Many of us have read about the sophisticated actuarial models that show the expected retirement income from a collective defined contribution scheme is around one-third greater than that generated by a DC scheme and purchasing an annuity at retirement.
That is undoubtedly great news for consumers, and especially relevant as the Department for Work and Pensions prepares to release regulations on multi-employer CDCs this autumn, to be followed in the new year with regulations for decumulation-only CDC schemes.
It is also relevant during a time when the government as a whole seems to be especially focused on getting more out of existing levels of contributions as a way of solving the pension adequacy crisis.
I decided in this piece to unpick the key sources of a CDC’s promised outperformance, just to see if they stand up to scrutiny.
We also need to remain cognisant of any potentially negative trade-offs, especially for consumers that transfer their pensions savings into a CDC at the point of retirement.
As while joining a workplace scheme is usually an obvious recommendation, it will be the adviser’s task to explain the relative merits of the decumulation-only CDC option for those transferring from DC to decumulation CDC at retirement.
Let’s look at the sources of potential outperformance first.
Higher risk, higher return growth assets for longer
The great years of UK pensions, in which final salary schemes grew to near universal coverage, and provided generous pensions to many, were built on the culture of equity investment.
And while defined benefit schemes are now mostly closed to new saving, long-term equity outperformance is not.
Vanguard Investor’s April edition showed that over the past 25 years, the FTSE All World Equity index has returned an average of 6 per cent a year over and above inflation.
This is a strong, healthy return that shows that if you invested your savings in equities, your purchasing power appreciated significantly.
Conversely, Vanguard show if you had invested in cash deposits instead, while your savings would have gone up a little in nominal terms, they would have lost more than 30 per cent in terms of purchasing power.

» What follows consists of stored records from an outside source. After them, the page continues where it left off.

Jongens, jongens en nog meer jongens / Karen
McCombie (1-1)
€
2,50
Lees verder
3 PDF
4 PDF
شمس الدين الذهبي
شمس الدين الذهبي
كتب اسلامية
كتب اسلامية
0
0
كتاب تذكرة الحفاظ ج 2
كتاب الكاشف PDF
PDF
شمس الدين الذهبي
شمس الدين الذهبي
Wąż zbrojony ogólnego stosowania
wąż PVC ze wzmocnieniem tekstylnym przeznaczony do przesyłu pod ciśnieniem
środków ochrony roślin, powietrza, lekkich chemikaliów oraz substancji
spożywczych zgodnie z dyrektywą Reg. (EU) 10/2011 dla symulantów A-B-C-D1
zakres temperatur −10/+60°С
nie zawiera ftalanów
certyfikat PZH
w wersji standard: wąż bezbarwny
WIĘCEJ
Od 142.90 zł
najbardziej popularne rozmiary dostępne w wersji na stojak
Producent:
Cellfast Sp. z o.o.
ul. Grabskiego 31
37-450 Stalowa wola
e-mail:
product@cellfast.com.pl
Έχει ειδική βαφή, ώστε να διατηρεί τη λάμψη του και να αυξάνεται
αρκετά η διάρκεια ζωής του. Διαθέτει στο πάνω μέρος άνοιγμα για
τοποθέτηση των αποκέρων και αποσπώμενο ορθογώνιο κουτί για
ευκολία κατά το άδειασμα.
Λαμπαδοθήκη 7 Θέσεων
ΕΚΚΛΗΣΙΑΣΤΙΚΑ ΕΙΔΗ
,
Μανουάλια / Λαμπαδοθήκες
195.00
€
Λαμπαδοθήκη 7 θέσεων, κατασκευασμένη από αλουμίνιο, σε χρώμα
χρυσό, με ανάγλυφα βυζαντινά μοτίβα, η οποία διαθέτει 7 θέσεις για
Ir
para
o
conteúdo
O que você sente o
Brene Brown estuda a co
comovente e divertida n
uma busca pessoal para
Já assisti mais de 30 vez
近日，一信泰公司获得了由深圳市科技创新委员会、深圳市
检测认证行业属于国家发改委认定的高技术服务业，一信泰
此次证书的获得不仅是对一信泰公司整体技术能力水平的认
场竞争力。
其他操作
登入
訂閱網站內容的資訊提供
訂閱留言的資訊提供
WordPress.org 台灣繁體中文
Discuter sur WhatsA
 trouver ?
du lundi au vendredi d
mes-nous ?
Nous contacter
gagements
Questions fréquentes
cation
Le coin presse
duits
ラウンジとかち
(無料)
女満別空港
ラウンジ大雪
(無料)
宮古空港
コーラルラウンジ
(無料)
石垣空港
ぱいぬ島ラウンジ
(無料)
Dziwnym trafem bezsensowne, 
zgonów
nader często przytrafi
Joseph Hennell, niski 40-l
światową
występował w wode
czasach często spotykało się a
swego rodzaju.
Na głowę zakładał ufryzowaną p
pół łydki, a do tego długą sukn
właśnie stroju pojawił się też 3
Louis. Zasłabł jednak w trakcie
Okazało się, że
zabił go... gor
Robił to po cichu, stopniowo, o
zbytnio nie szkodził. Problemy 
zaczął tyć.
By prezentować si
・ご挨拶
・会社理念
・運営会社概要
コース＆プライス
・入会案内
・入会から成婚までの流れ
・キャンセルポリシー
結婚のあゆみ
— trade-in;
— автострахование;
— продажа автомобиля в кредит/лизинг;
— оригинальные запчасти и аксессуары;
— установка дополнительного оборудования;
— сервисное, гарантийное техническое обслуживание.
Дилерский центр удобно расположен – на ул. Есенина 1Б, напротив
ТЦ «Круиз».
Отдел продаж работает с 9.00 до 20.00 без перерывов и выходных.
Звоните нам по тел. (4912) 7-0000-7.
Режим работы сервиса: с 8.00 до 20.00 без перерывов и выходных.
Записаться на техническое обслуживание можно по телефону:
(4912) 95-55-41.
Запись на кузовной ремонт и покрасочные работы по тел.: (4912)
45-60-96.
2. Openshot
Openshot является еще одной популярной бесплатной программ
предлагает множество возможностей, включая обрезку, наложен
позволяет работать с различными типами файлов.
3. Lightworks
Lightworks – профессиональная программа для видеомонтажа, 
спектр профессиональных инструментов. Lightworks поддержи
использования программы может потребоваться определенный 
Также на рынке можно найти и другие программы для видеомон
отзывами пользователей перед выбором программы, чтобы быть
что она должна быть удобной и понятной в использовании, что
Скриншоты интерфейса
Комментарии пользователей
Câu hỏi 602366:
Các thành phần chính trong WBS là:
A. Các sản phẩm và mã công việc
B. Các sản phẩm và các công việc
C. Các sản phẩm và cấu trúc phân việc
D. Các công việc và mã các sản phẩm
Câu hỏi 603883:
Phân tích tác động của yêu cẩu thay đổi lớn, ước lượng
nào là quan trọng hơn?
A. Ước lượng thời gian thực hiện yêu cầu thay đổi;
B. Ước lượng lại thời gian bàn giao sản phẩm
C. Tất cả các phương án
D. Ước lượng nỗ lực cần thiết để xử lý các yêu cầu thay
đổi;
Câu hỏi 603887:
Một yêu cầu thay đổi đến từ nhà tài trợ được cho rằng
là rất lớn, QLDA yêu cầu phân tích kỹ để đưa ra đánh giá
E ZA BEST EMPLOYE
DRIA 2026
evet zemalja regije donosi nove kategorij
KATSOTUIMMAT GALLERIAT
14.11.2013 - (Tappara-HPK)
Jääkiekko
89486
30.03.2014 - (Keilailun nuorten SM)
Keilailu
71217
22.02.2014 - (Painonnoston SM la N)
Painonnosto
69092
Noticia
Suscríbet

CDCs can expect to achieve higher growth than typical DC schemes today because they can hold more risk assets for longer. By sharing risk collectively, they can hold more growth assets than would be appropriate for one individual by themselves.
And they can hold these risk assets for far longer – probably all the way to the start of decumulation. By contrast, a typical DC scheme is set on a de-risking glide path over the past 10 to 15 years of a worker’s career.
Typically, from age 50, the DC schemes’ growth assets are steadily, year by year, swapped out for 'safer' assets. So, by retirement age the DC member is largely invested in safe rather than growth assets.
For schemes where the trustees expect the members to cash in their pot at retirement, the safe assets will be money market funds consisting of cash or near cash assets. If the trustees expect members to buy an annuity at retirement, those safe assets will be UK gilts or AAA-rated corporate bonds.